Unfortunately not that I'm aware of (though there are heuristics somewhere the invalidate cached data such as waveforms info, though idk where). Reanalysing the waveform data is not a big deal IMO since its fairly quick and fortunately doesn't cause the other analyzers to rerun too. The problem is that I don't know how to automatically invalidate the previous waveforms.

Also, maintaining all the different waveform types (or accepting they diverge) will be a pain.

I assume you don't mean the different renderers but the cached analyzer data? If so, then I agree.

m0dB commented 9 months ago

I assume you don't mean the different renderers but the cached analyzer data? If so, then I agree.

No, I mean that if we decide to "un-scale" the filtered.all data in the waveform renderers, we need to change all of them. Unless we decide we can remove all of them :-)

Swiftb0y commented 9 months ago

yup, eventually I'd be nice to remove them. IMO since we declared them as legacy anyways, I'd propose to ignore them (feature-wise) and only work on the non-legacy ones.

Fyi, this discussion also reminds me of #11833. Maybe a more general waveform-data preprocessing facility is in order anyways...

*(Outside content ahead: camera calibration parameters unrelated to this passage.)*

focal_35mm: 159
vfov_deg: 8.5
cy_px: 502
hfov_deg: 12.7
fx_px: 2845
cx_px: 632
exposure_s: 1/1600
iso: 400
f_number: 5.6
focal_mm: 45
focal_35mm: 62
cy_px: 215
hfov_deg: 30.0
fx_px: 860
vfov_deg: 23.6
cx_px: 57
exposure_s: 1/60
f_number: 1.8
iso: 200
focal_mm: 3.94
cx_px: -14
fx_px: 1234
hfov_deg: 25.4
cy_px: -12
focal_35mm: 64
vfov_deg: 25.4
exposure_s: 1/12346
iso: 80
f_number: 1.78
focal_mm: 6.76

Swiftb0y commented 9 months ago

is this resolved by #12466?

fwcd commented 9 months ago

It hasn't made its way to main yet, so I'm afraid my build isn't new enough to tell 😄 Hopefully I'll find some time to build 2.4 soon...

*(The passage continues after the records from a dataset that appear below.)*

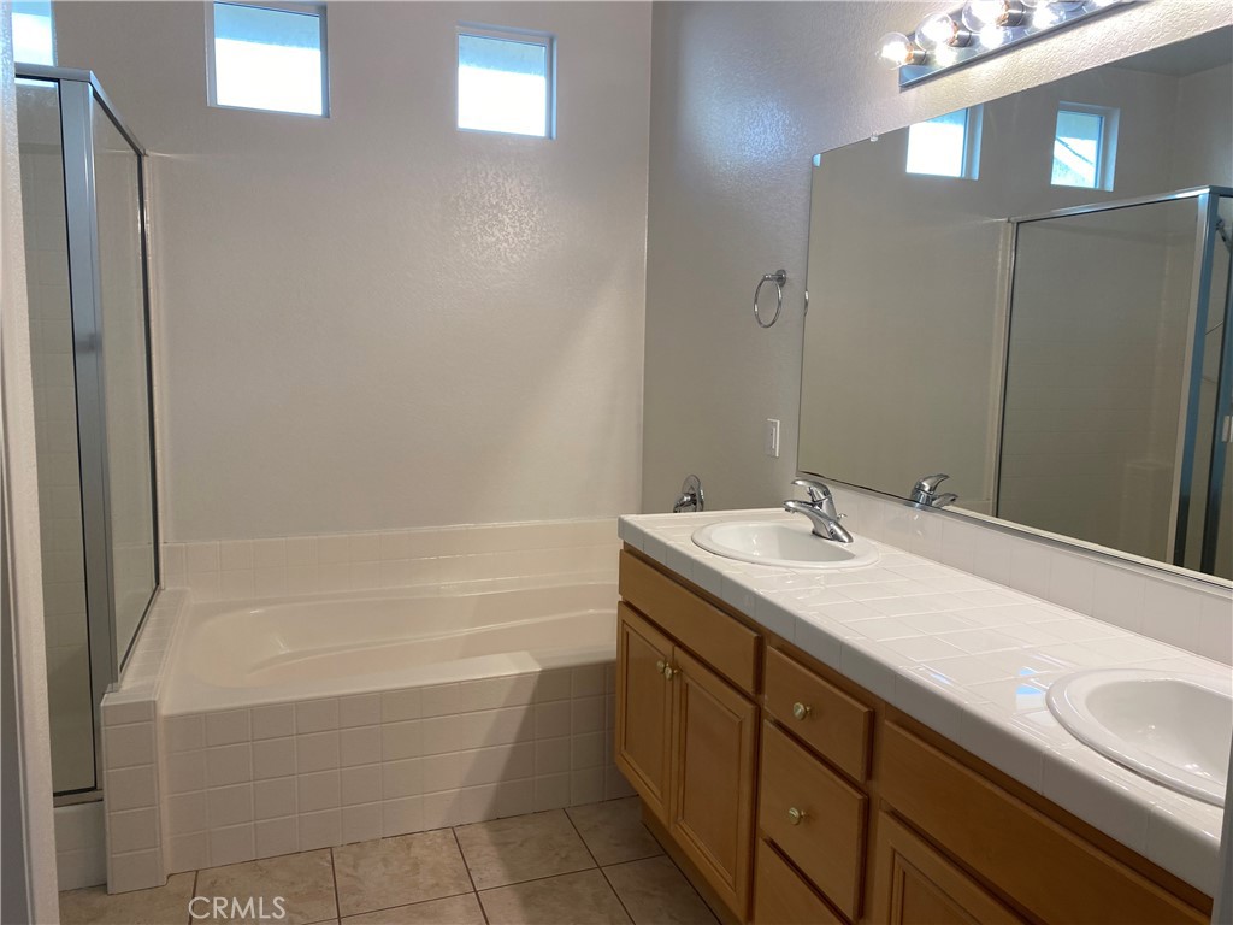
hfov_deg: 67.3
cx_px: 616
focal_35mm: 26
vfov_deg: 53.1
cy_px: 462
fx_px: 926
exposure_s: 1/120
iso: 64
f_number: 1.8
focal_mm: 4.25
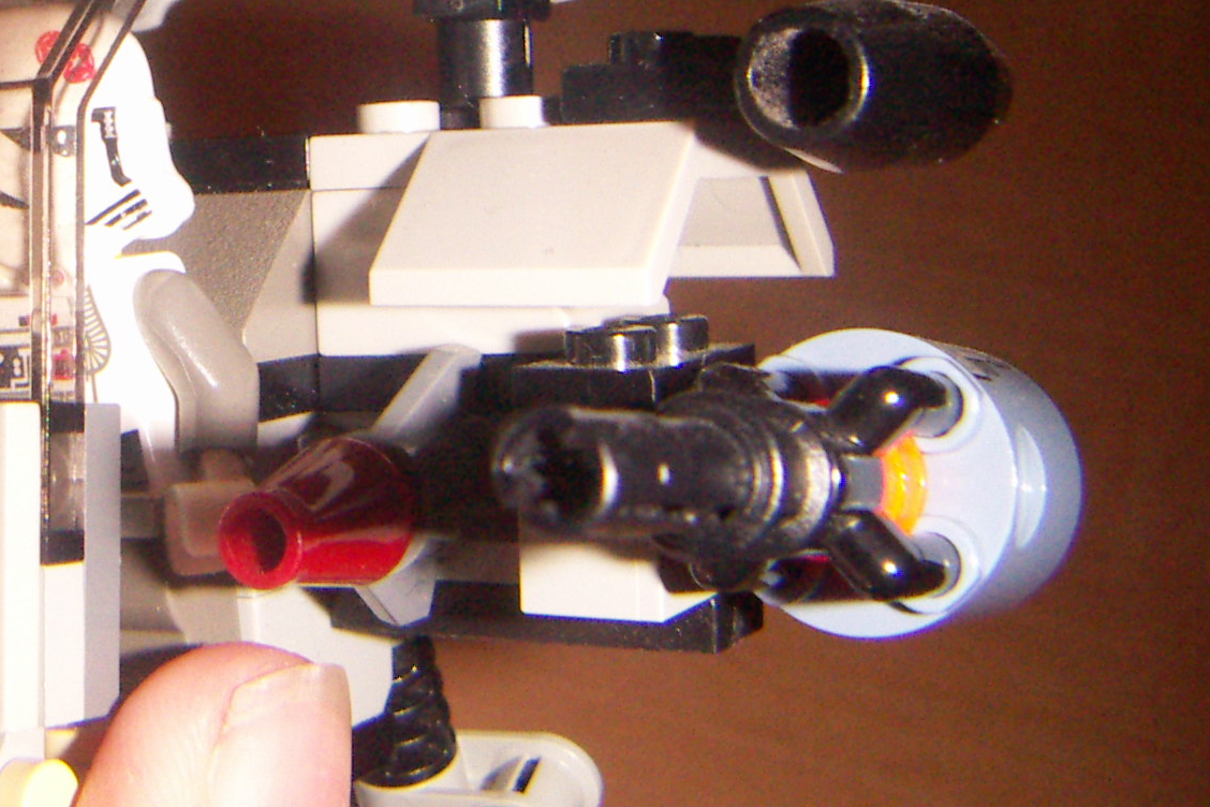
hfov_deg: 28.5
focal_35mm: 68
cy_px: 209
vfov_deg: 19.9
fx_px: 2285
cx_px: 127
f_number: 6.7
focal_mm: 4.7
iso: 200
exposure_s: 1/50
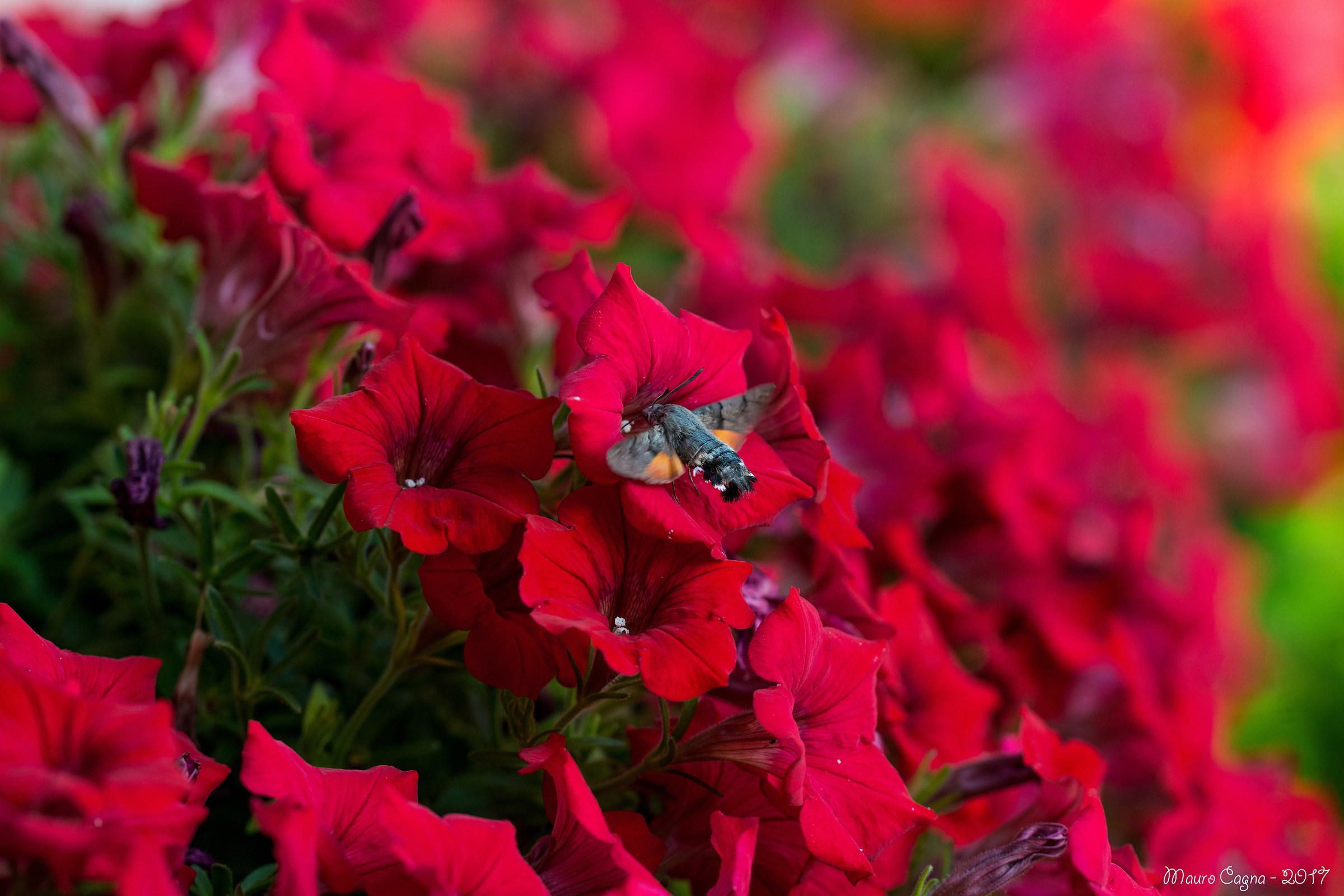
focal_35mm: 150
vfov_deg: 9.2
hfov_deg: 13.7
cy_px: 448
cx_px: 672
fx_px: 5601
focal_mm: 150
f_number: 6.3
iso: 800
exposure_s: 1/800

m0dB commented 9 months ago

Yes. Fixed.

fwcd commented 9 months ago

Sorry for being so nitpicky here... the scaling is fixed, but the new waveforms still lack a fair bit of detail. Compare GLSL:

Screenshot 2024-01-03 at 04 10 02

to GLSL (legacy):

Screenshot 2024-01-03 at 04 09 51

The peaks feel a fair bit more accentuated. I remember seeing something about scaling frequency bands differently, perhaps that is somehow related?

(Though this should probably be tracked in a separate issue, since the overall visual gain is fixed)

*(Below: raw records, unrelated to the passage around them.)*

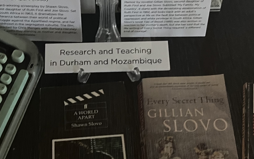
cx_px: 111
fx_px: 471
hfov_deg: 30.2
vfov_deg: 19.1
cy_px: 66
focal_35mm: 68
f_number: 1.6
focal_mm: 5.1
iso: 800
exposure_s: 1/25
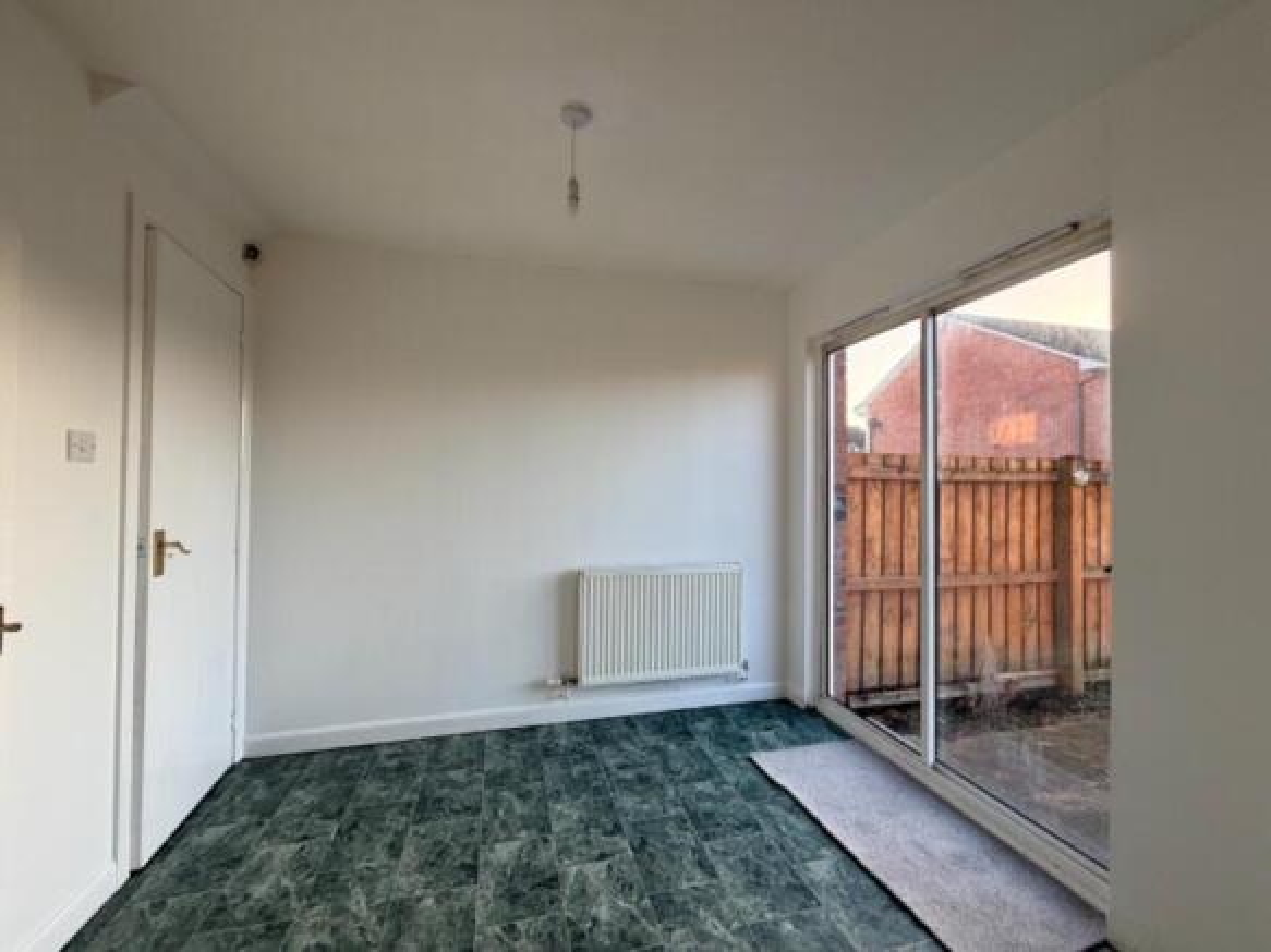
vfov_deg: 85.7
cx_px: 636
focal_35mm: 14
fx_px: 514
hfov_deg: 102.1
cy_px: 476
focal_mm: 2.22
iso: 100
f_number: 2.2
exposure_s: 1/121
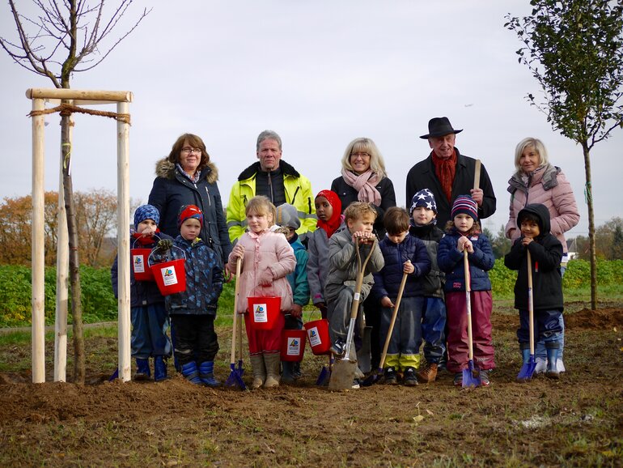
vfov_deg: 16.4
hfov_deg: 21.8
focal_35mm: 90
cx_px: 312
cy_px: 234
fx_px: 1620
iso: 125
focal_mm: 45
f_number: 4
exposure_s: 1/500
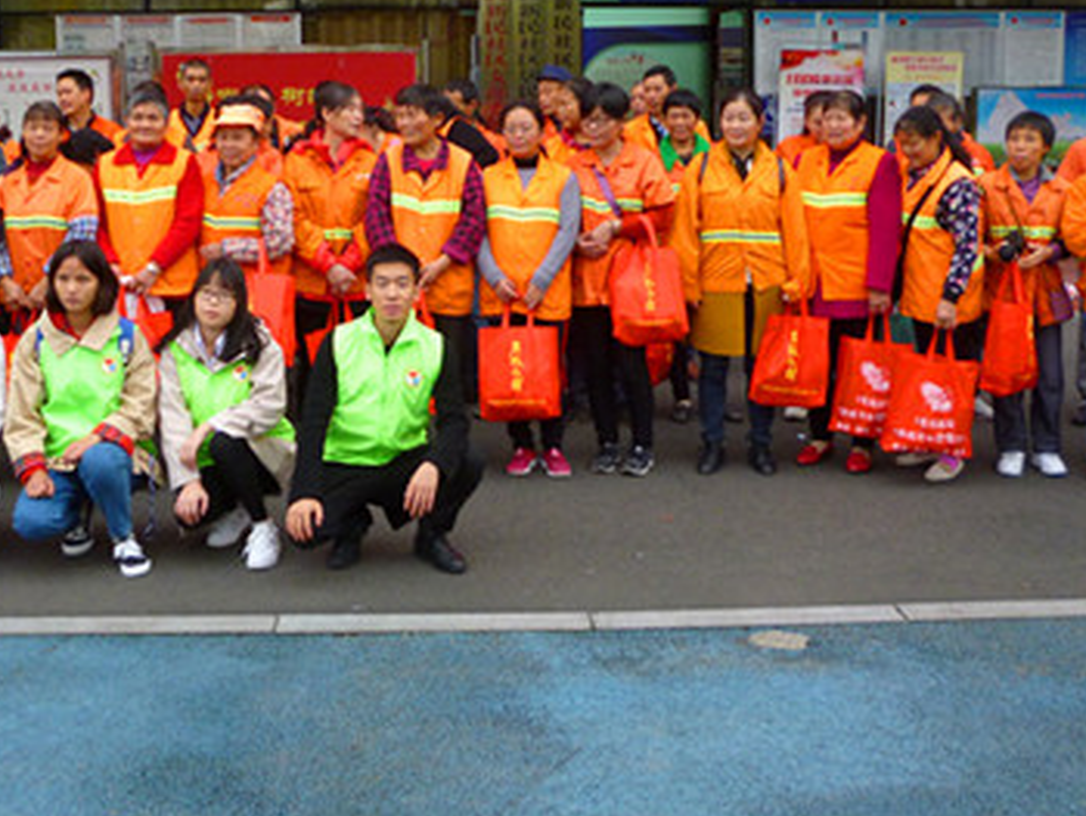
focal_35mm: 48
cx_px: 487
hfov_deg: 39.6
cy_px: 258
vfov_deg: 30.0
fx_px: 1507
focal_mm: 5
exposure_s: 1/60
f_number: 3.1
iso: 160
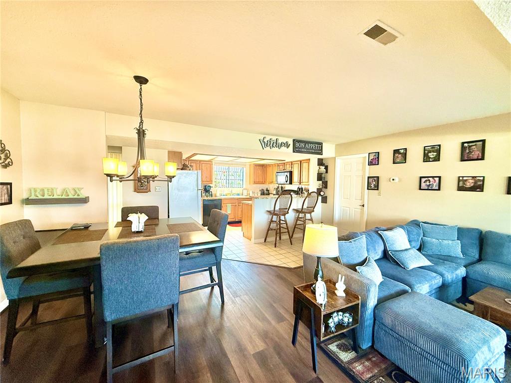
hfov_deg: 102.1
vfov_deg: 85.7
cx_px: 256
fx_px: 207
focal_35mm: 14
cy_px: 192
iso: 200
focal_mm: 2.22
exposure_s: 1/120
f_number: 2.2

mxmilkiib commented 9 months ago

8406 and #8367 are related, no?

Also, why does changing ReplayGain setting levels not change waveform heights?

Thirdly; I think I mentioned in Zulip maybe previously, but it's hard to tell when a track is clipping past it's own 0dB, or whether is or will clip past the channels 0dB, aka redline, given the current gain(s), or if the waveform calculation is so broken as to chop the top off (as has been discovered and fixed, to a hopefully large degree, though the comment directly prior shows there is still some kind of discrepancy). Imho, because there is no visual 0dB delimitation (for track, or channel, or main gain, or I guess ReplayGain also); it just disappears into black. Displaying in advance when the waveform at the current gain(s) would redline the channel could be done with, say, a red line at top and bottom at those points, but that certainly deserves a separate issue - I'm just musing here because there appears a conflux of multiple things that have been making it really confusing to understand what is literally happening to the signal, and so much ambiguity added together is, to me, fairly scary.